◆ **The records**:
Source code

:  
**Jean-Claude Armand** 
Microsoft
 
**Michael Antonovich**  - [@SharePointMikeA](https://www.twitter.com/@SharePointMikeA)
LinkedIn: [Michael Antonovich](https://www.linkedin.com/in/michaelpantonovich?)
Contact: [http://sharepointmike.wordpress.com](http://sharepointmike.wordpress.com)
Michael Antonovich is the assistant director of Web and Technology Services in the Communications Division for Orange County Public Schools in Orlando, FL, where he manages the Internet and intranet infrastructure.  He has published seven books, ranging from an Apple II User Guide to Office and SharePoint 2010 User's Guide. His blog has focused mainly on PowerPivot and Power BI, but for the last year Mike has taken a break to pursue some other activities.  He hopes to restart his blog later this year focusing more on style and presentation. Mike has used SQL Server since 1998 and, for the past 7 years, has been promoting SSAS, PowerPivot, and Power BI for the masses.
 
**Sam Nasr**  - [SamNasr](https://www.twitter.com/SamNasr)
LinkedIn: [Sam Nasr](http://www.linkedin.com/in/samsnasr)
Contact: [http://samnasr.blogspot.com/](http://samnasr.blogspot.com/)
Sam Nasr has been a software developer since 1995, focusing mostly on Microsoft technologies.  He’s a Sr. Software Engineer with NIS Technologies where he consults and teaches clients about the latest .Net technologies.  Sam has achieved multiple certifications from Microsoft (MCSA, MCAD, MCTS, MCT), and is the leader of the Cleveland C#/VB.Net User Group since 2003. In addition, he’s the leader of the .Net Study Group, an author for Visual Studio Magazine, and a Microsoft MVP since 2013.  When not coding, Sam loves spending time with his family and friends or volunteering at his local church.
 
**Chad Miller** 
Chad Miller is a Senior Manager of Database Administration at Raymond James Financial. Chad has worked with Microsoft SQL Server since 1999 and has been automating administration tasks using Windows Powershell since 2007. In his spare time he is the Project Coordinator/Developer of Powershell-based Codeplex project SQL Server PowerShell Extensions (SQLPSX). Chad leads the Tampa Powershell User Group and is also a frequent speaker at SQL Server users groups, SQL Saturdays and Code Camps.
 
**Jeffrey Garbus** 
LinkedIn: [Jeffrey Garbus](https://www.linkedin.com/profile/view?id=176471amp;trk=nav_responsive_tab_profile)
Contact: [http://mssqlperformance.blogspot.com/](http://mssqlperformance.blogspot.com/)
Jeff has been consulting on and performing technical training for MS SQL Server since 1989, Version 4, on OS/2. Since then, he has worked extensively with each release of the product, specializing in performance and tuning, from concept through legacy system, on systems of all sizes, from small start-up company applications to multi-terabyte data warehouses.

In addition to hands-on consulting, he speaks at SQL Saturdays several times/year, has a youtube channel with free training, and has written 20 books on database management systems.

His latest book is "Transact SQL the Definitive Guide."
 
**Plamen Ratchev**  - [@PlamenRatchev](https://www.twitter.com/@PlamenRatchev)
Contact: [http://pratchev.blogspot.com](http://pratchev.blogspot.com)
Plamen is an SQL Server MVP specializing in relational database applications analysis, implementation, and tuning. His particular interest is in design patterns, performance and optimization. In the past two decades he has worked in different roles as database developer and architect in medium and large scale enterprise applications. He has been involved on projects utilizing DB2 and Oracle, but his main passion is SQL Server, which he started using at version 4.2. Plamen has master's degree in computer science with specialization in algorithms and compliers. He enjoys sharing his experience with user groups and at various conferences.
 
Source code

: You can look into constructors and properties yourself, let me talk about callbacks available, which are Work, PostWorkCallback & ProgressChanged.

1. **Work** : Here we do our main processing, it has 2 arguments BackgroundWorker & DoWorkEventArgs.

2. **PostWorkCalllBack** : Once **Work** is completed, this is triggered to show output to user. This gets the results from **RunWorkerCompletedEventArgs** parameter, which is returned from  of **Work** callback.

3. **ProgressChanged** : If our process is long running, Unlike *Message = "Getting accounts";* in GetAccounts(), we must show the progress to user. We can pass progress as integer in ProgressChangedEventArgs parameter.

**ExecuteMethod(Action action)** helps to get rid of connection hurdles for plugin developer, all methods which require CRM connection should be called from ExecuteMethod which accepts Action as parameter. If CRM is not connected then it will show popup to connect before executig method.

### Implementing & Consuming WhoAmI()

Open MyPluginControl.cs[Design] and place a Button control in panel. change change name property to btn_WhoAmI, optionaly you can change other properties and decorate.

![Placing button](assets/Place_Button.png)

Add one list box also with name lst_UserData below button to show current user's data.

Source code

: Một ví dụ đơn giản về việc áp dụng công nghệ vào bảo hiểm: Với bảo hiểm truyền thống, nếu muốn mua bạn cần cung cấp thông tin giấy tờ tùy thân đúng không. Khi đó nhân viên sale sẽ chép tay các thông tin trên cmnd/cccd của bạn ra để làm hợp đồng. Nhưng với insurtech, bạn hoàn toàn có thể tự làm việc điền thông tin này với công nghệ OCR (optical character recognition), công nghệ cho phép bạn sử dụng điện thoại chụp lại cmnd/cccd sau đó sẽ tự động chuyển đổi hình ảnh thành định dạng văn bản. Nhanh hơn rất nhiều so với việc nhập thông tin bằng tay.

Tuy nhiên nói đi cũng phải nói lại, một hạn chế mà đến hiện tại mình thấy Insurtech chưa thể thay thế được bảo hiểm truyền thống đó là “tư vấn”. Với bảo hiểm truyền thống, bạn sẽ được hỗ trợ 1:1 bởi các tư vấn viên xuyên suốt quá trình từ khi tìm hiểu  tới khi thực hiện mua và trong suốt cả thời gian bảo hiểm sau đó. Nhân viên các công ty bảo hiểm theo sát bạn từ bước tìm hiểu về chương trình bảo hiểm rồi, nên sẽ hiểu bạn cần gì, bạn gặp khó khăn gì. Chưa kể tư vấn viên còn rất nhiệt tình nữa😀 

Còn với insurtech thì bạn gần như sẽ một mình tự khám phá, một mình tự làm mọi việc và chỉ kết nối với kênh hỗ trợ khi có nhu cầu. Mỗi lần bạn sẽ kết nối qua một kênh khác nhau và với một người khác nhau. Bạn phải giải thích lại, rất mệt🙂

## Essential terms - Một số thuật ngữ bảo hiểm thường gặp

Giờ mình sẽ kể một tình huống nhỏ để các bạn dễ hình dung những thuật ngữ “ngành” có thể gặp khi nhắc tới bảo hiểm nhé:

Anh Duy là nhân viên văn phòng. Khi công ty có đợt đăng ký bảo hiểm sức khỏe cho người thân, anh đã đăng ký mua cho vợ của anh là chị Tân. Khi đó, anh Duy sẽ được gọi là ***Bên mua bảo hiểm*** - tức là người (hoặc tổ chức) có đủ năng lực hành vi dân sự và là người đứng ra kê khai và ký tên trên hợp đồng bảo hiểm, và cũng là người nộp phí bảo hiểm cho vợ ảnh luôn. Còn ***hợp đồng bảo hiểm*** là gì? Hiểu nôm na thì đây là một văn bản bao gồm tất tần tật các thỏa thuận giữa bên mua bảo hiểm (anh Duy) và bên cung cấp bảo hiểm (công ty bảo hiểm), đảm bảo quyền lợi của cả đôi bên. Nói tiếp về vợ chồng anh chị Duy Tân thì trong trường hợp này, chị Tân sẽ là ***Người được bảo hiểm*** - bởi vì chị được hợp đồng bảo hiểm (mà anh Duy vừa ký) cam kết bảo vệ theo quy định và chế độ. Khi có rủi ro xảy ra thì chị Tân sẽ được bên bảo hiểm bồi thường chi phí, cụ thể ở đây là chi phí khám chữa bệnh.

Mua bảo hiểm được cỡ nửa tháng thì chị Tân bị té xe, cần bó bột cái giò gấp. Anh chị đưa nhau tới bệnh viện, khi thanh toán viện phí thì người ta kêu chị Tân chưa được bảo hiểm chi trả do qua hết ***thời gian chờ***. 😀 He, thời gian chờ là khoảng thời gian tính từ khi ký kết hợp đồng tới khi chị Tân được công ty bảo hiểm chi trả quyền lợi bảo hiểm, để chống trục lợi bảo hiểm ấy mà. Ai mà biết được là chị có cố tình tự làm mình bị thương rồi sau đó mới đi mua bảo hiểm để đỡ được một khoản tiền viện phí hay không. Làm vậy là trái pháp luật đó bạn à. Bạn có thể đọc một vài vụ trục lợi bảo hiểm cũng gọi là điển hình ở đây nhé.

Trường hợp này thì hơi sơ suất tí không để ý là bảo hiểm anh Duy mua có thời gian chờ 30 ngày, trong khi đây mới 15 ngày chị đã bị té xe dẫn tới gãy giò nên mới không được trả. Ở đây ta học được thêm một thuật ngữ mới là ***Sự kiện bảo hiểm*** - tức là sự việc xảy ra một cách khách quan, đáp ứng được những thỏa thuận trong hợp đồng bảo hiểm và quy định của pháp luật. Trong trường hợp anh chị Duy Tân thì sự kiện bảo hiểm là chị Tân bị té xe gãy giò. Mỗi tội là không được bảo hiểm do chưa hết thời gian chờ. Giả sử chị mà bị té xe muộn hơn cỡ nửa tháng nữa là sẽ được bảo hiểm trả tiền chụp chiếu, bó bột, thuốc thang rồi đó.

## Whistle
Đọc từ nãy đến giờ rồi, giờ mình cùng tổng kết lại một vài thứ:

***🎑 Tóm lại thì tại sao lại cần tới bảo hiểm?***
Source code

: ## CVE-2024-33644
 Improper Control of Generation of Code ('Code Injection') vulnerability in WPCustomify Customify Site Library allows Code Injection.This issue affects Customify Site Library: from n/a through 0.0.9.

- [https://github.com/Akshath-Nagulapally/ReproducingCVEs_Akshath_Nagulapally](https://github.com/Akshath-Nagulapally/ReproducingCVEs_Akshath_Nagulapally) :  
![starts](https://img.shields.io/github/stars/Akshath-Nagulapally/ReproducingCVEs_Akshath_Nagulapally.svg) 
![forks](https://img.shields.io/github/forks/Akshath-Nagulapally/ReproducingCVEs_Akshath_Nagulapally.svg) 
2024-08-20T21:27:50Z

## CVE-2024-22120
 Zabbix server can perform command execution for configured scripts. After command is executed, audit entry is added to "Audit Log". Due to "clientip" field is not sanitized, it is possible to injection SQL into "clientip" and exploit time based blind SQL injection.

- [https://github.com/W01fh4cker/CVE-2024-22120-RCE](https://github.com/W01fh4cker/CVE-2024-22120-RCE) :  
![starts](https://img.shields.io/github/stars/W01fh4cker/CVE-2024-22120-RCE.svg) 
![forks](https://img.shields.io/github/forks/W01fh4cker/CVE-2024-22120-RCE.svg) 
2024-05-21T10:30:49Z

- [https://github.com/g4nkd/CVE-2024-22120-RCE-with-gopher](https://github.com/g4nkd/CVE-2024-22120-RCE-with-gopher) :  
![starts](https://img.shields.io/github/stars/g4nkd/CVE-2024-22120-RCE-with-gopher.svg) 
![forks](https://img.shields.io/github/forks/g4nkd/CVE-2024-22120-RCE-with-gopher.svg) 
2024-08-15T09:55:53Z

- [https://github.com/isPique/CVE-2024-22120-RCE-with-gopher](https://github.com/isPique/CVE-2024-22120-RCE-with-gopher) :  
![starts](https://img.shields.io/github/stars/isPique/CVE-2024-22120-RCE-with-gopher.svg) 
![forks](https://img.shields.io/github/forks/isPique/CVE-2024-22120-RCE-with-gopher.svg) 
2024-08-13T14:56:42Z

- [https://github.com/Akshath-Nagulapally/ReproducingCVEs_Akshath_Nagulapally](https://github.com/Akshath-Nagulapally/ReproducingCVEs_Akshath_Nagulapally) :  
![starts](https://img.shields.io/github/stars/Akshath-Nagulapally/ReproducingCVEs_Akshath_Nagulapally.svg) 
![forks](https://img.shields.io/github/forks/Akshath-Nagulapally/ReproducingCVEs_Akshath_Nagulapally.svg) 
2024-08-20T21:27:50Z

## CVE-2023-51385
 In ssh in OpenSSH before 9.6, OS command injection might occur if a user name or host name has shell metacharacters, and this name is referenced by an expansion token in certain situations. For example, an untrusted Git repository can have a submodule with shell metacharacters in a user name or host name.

◆ **Aim of the exercise**: Search the entries for the string "groups" and copy each line where it occurs.

◆ **Result below**:
Chad Miller is a Senior Manager of Database Administration at Raymond James Financial. Chad has worked with Microsoft SQL Server since 1999 and has been automating administration tasks using Windows Powershell since 2007. In his spare time he is the Project Coordinator/Developer of Powershell-based Codeplex project SQL Server PowerShell Extensions (SQLPSX). Chad leads the Tampa Powershell User Group and is also a frequent speaker at SQL Server users groups, SQL Saturdays and Code Camps.
Plamen is an SQL Server MVP specializing in relational database applications analysis, implementation, and tuning. His particular interest is in design patterns, performance and optimization. In the past two decades he has worked in different roles as database developer and architect in medium and large scale enterprise applications. He has been involved on projects utilizing DB2 and Oracle, but his main passion is SQL Server, which he started using at version 4.2. Plamen has master's degree in computer science with specialization in algorithms and compliers. He enjoys sharing his experience with user groups and at various conferences.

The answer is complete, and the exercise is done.